Task instructions:
Use the entries below to count the lines that hold the word "Spectra"; answer with the number only.
::: The data :::
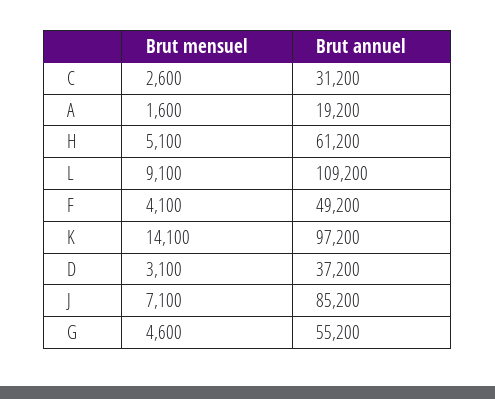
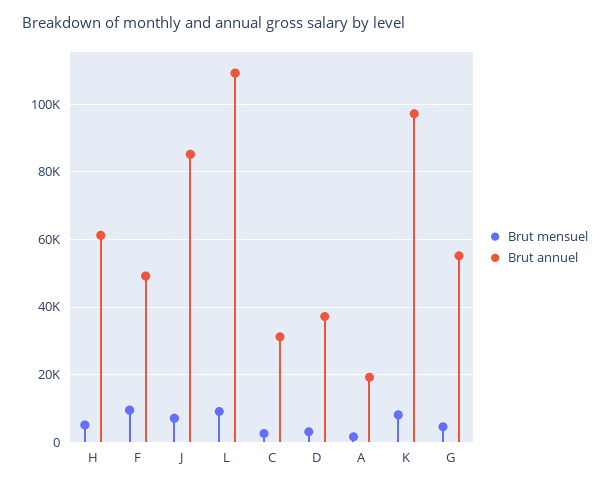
Brut mensuel, F: 4100 -> 10000
Brut mensuel, K: 14100 -> 8000

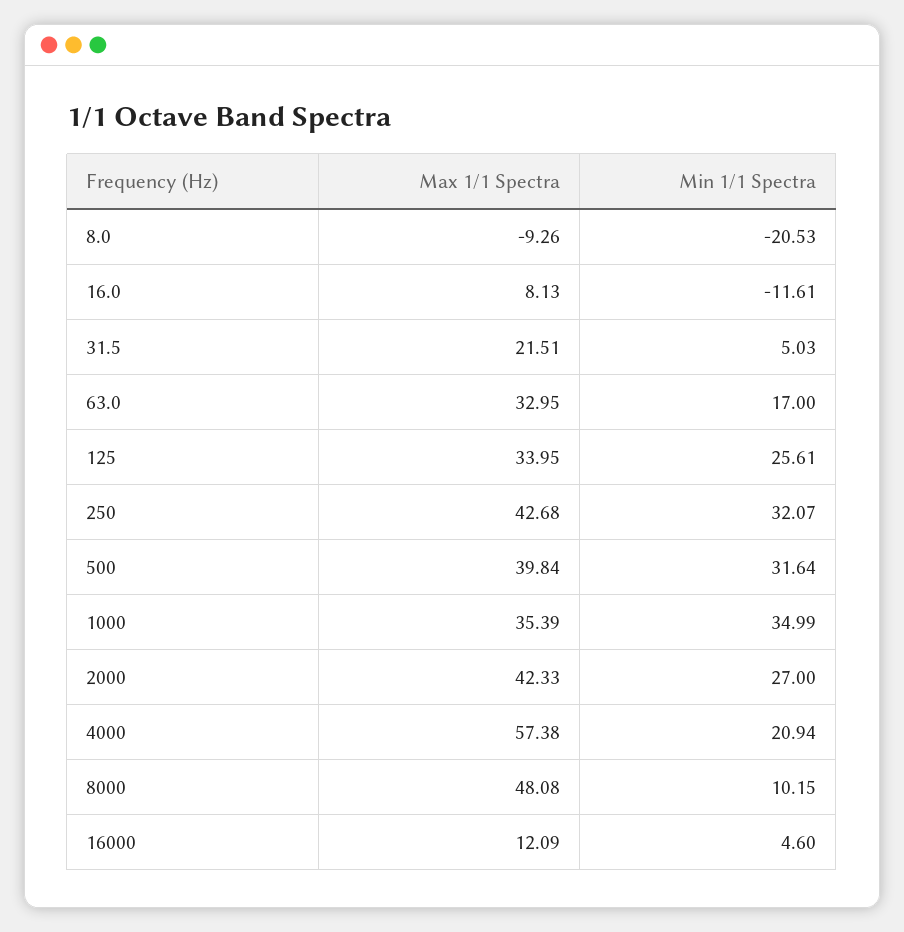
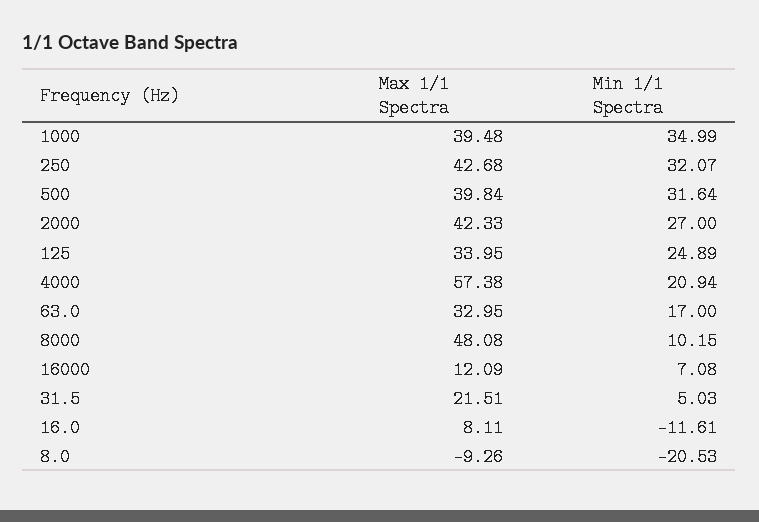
Max 1/1 Spectra, 16.0: 8.13 -> 8.11
Min 1/1 Spectra, 125: 25.61 -> 24.89
Max 1/1 Spectra, 1000: 35.39 -> 39.48
Min 1/1 Spectra, 16000: 4.6 -> 7.08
:::
Written solution:
4